REQUIRED WORK:
1) In the "Next Big Things" post, how many t-shirts does Threadless sell each month?
2) Extend the "Next Big Things" post, starting after its closing sentence on vehicle-to-grid power.
-- PASSAGE follows --
Next Big Things

Posted by Mike Walsh

4/4/07 1:57 AM

When Time magazine features Web2.0 as its lead story, you know the profit party is probably over. Or at least, the cutting edge is elsewhere. At Tim O'Reilly's ETech conference in San Diego last week there were a few ideas about where that might be. Although the agenda was eclectic, the underlying theme was self evident. Consumers are not just more connected than ever before, they are more connected to each other. In the next few years, that is going to lead to not only new ways of doing business, but also radical new forms of behavior. While you are waiting for those, here are five memes to chew over.

Manufacturing 2.0

When Jacob DeHart and Jeffrey Kalmikoff got tired of making clever websites for other people, they decided to create something fun for themselves. The result was Threadless - a tshirt company where people submit designs and the community votes Digg style for which the ones that get manufactured. The secret of Threadless is more than just clever interaction. Its a new way of thinking about production. Only small quantities are made of any particular item, feedback and production are inseperable, and product marketing is replaced by customer participation from the outset. With 80,000 t-shirts selling a month, the duo are now expanding the concept to a range of other higher value products.

Pattern Recognition

Although more data is available than ever before, being able to see patterns in networked systems requires a subtle change of thinking. Fortunately, spotting changes is something that Jeff Jonas, Chief Scientist at IBM's entity analytics business is good at. Before IBM he used to create software to help Casinos identify trends in their data flows that could reveal cheats or criminals trying to transact with them. The key to that, according to Jonas, is to turn operational systems into sensors. The problem with computers today, and even services like Google, is that they require you to ask smart questions at exactly the right time. However, whether its detecting possible terrorist activity or a sales opportunity, data in the future needs to find data - and let you know when situations change. Teaching computers to recognise when something matters and then publish it to people that are interested is the future of networked information systems.

Peak Shaving

If the amount of West Coast VC money flowing into energy innovation is any indication, the networks of the future may have more to do with power than information. At the moment, most power systems are wastefully engineered to meet the demands of peak periods. During those periods, every additional light switch requires a boost  from expensive spinning reserve generators.  One radical solution to shave those peaks is known as 'vehicle to grid' and contemplates a distributed network of consumer electric and hybrid cars which during peak periods could contribute power, and earn credits towards their energy bill.
-- PASSAGE concluded --
-- MATERIAL PROVIDED follows --
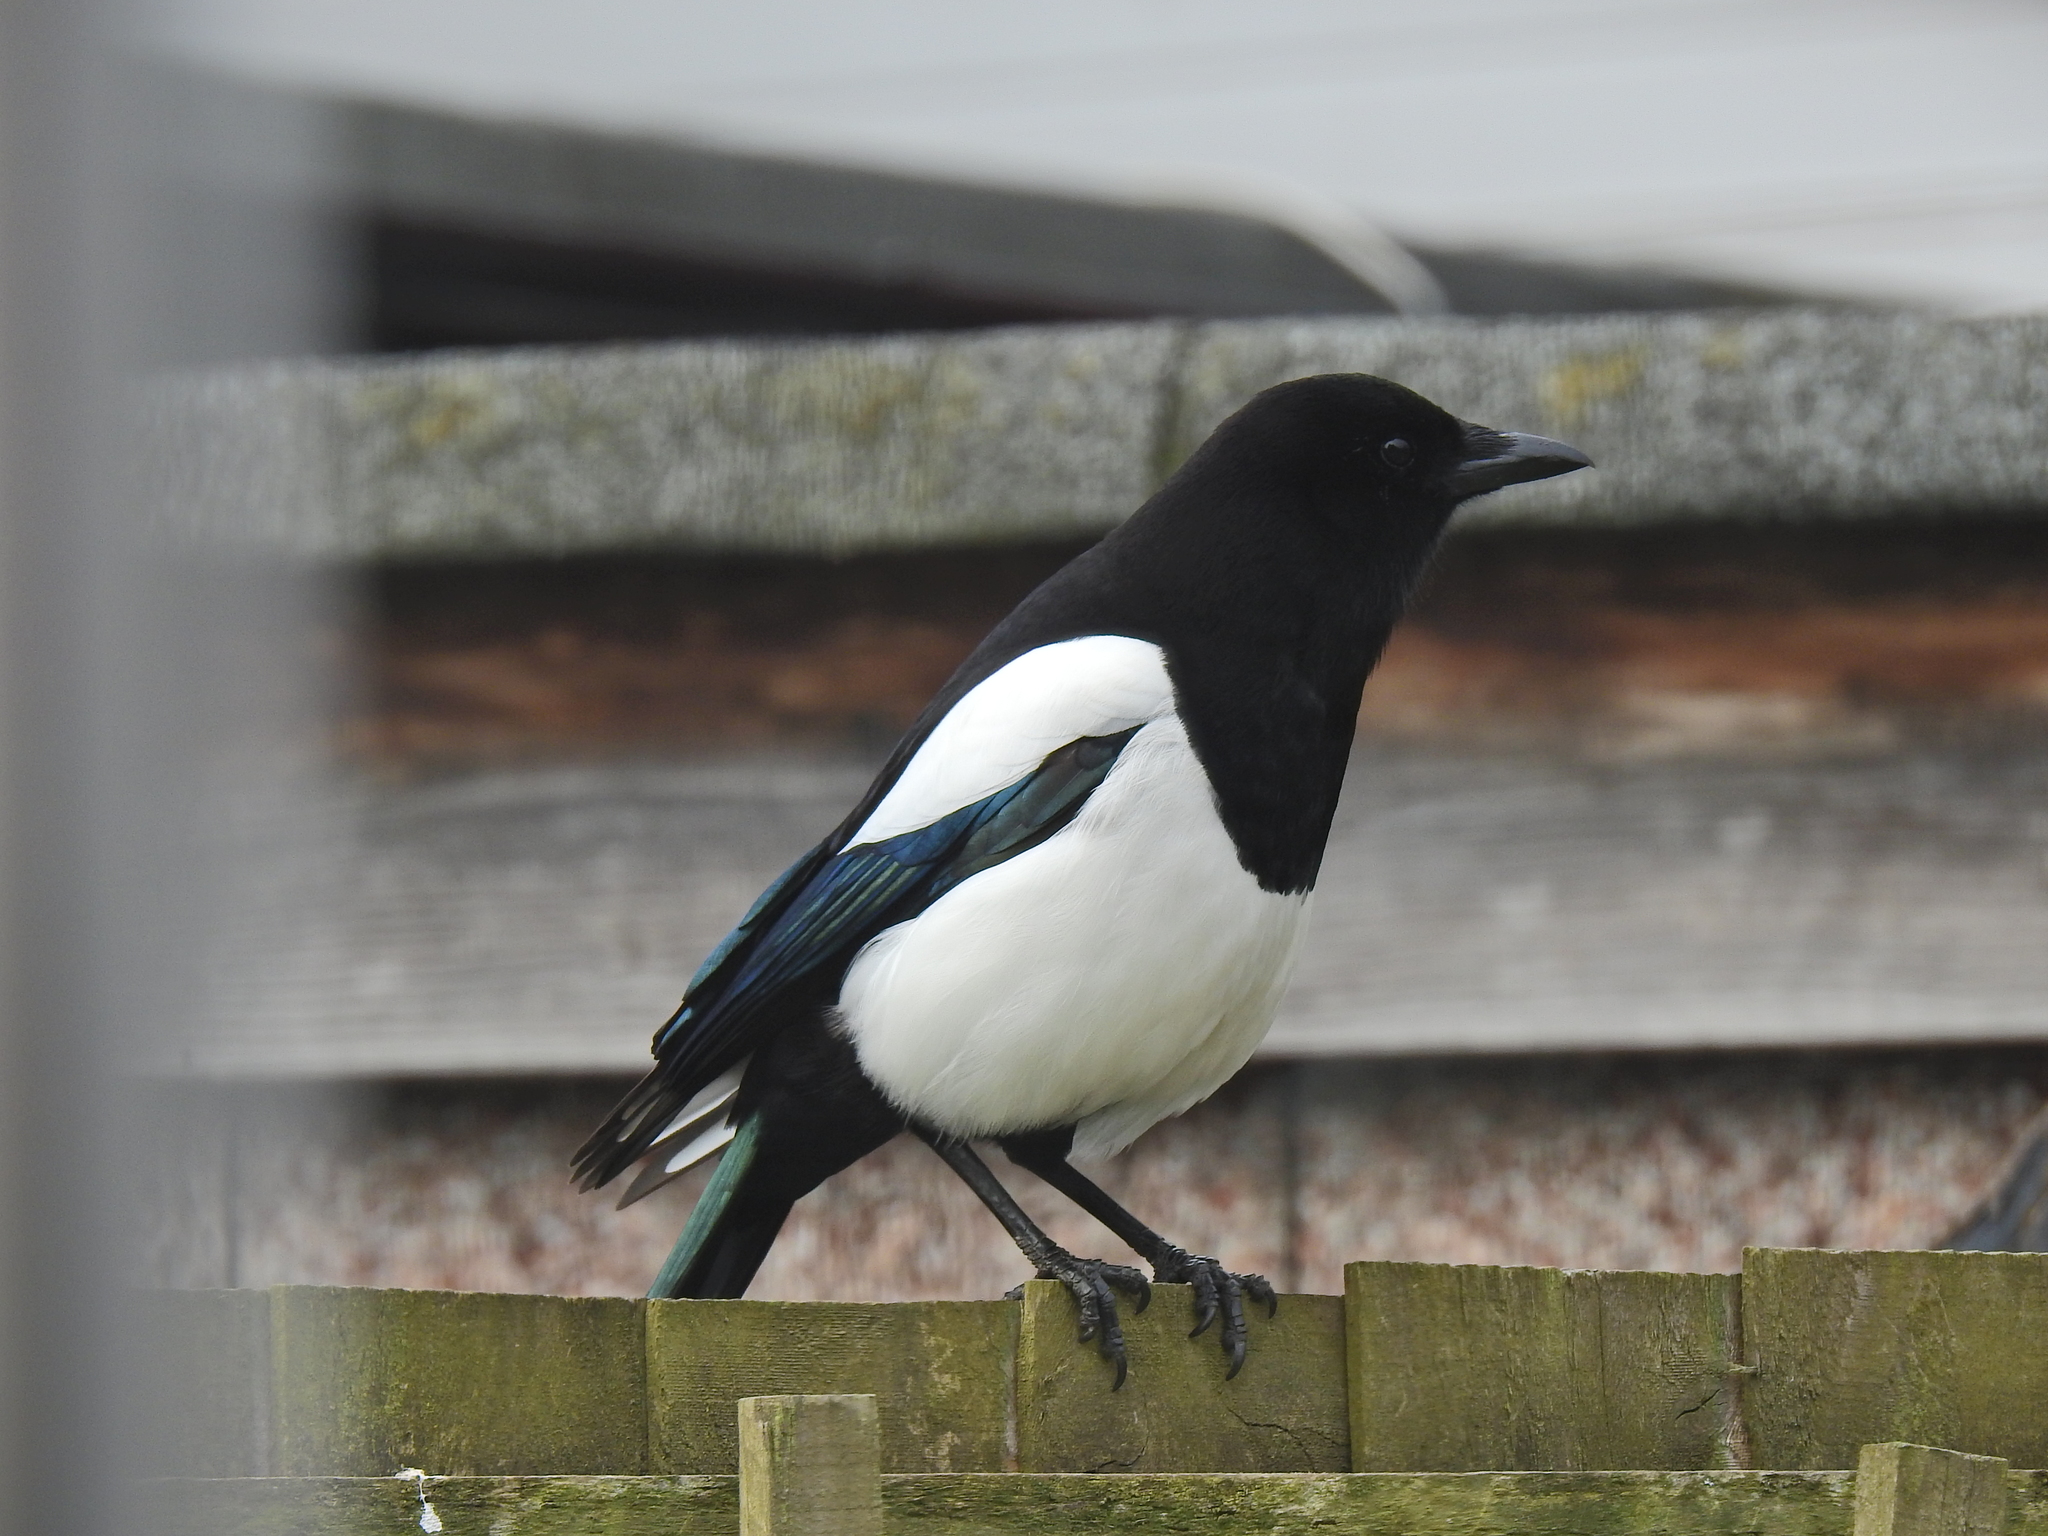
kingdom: Animalia
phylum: Chordata
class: Aves
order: Passeriformes
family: Corvidae
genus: Pica
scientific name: Pica pica
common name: Eurasian magpie
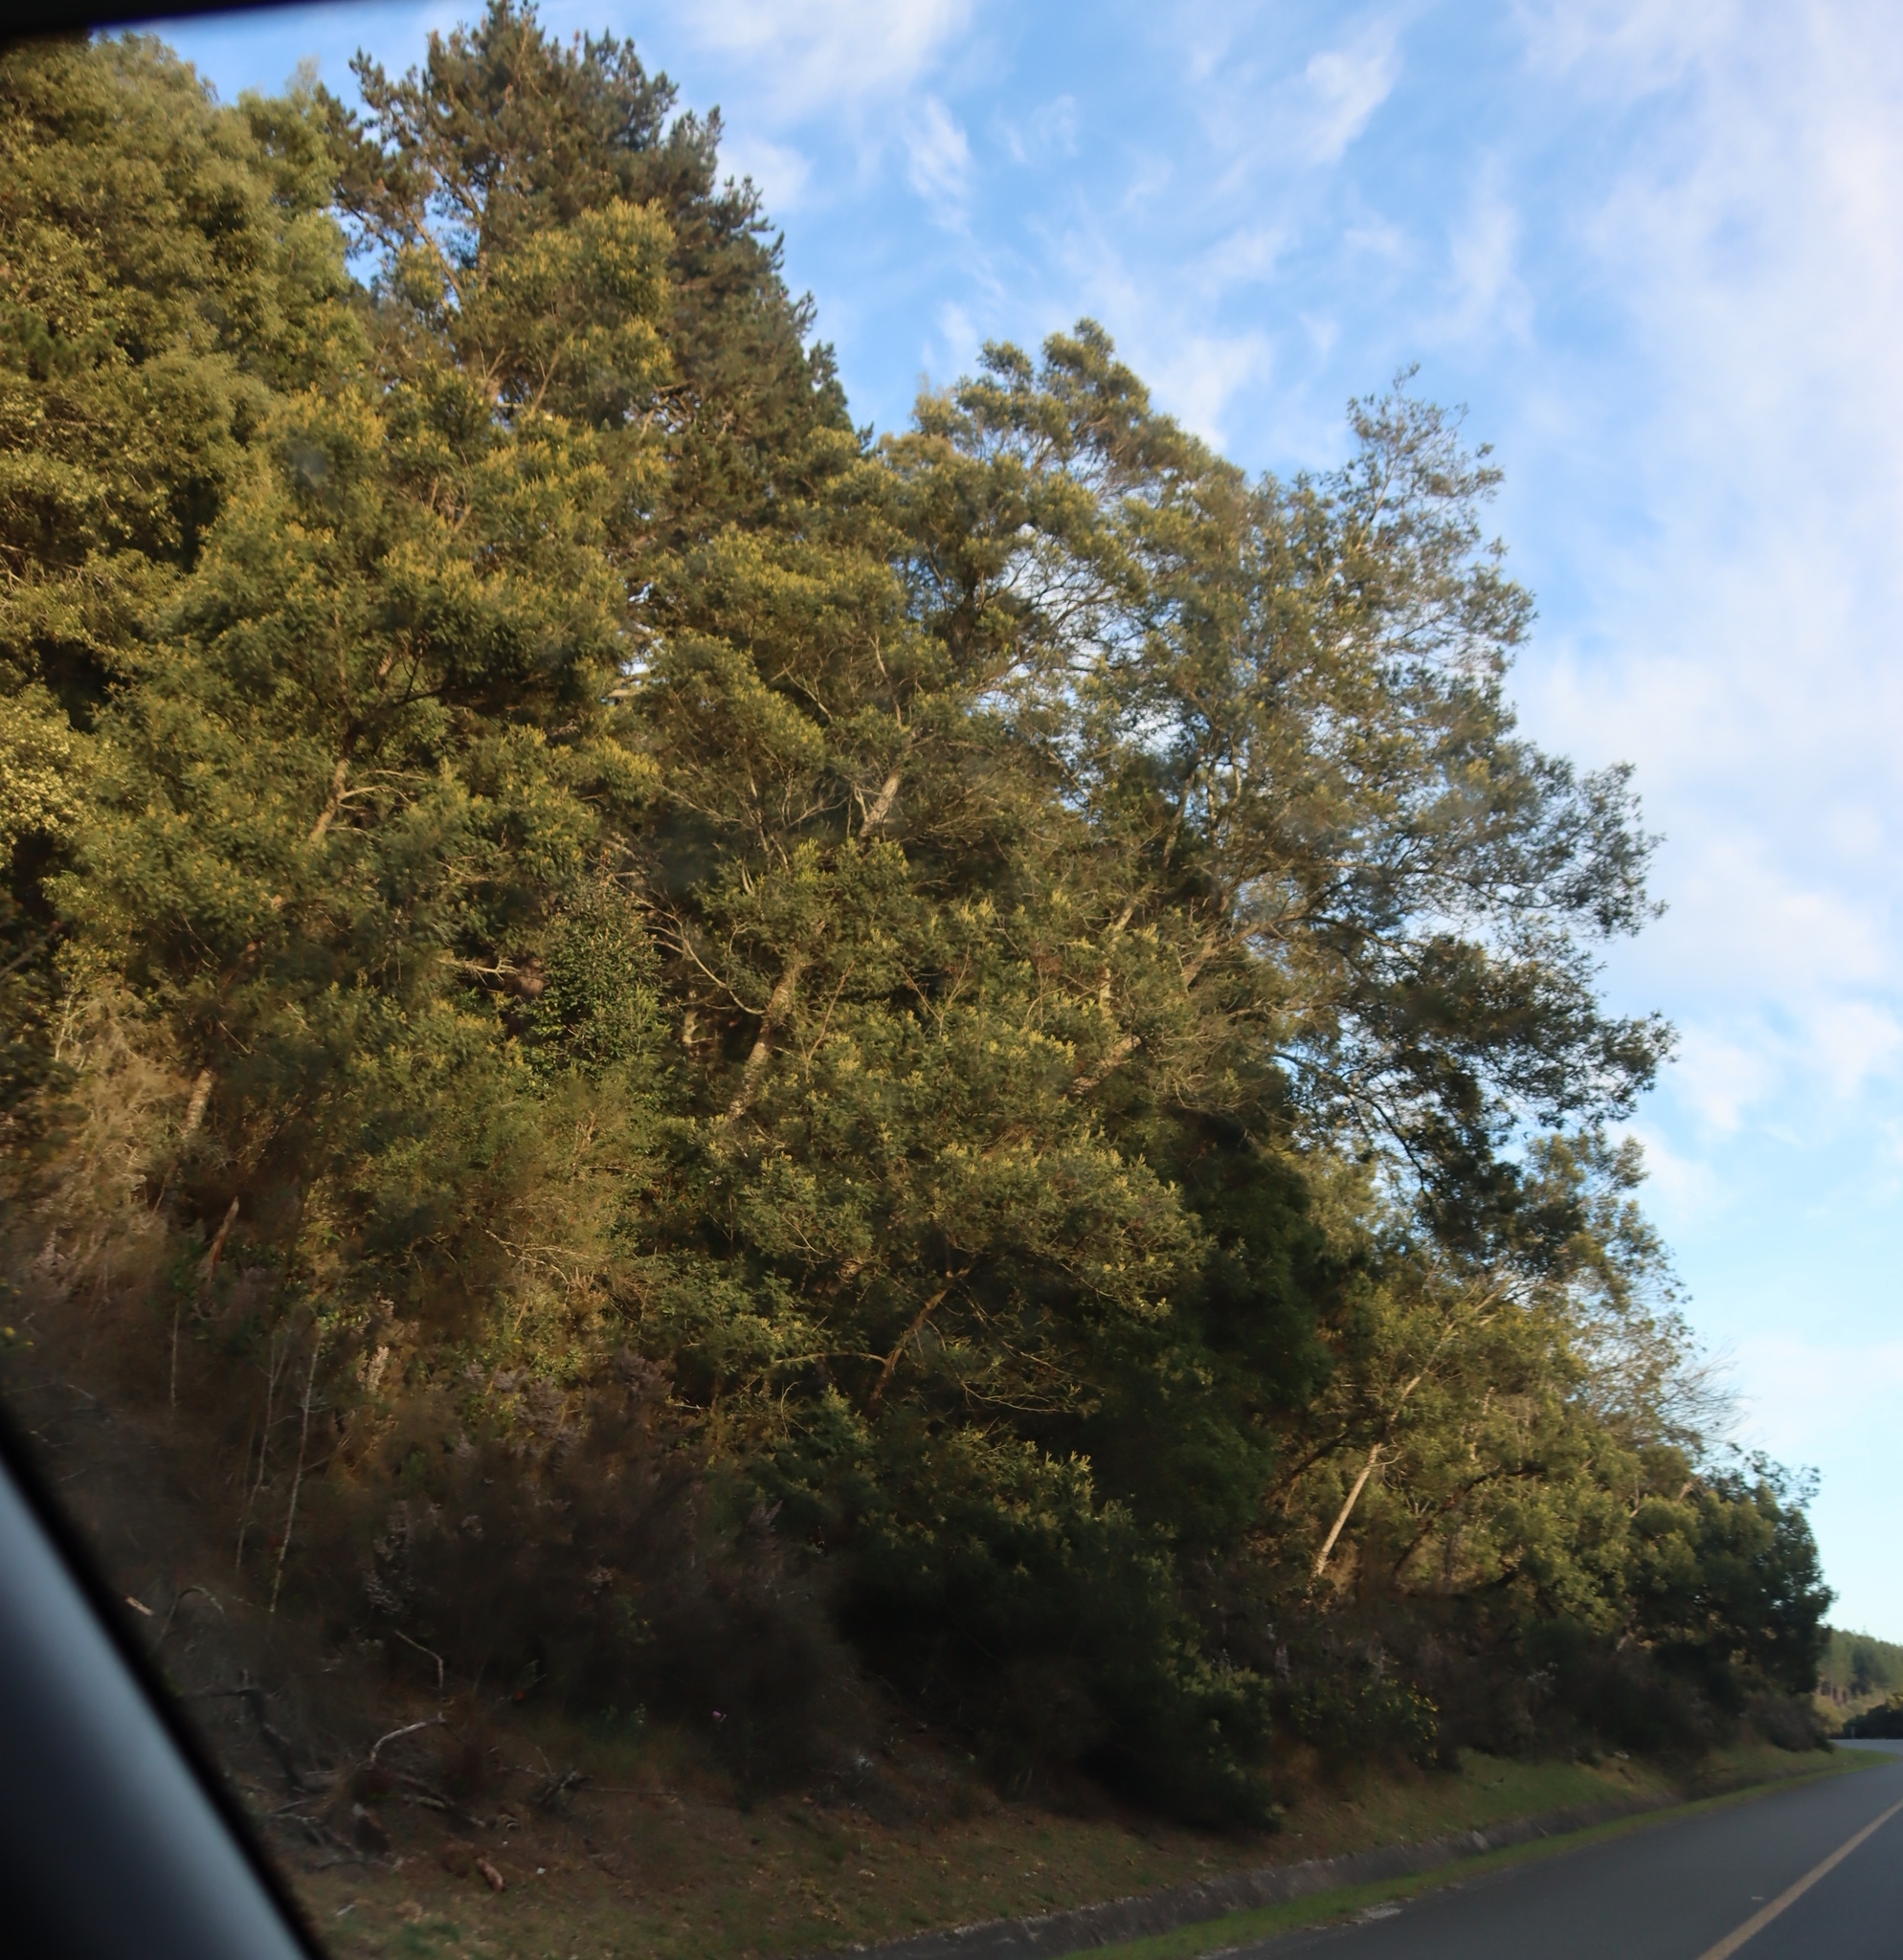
-- MATERIAL PROVIDED concluded --
ANSWERS GIVEN:
1) 80,000 t-shirts a month.

2)
Collective Curation

Peter Bloom, Managing Partner at General Atlantic Partners, and economist Bill Janeway, former Vice Chairman of Warburg Pincus are about as Wall St as they come. In their view, over the last 25 years there has been a huge improvement in transactional efficiency, but an equal decrease in informational efficiency. Transactions are approaching a point of zero latency, but its becomming harder to get good information on which to act. Networked communities may start to change that. The pinstripe pair see a rise in sites like ValueInvestorsClub.com, where a limited pool of people share, track and rate each other based on the investment ideas they come up with. Tim O’Reilly puts it well. The essence of Web2.0 is that networked applications get better through participation. Its true collective intelligence.

Gridless

According to Tom Loosemore, Head of Innovations at the BBC, TV is broken. Programs remain a fantastic way to tell stories, but broadcasting is a very wasteful way of delivering television. When you turn it on you get a few dozen programs, most of which have already started. Figuring out how to let people access that archive has taken Tom and his team at the BBC on a long journey experimenting with new types of storage and P2P set top boxes. But the real issue in an era of unlimited choice, will be how to present what's available and help people decide what to watch. Certainly the era of the grid EPG, like the paper TV guide will soon come to end. Teenagers already discover most of their entertainment through referral. So if the future of schedules is social, what will they look like? Tom's not telling, but in his view, the real value of media platforms in the future will their capacity to create meta data that helps the discovery of content, rather than its simple distribution.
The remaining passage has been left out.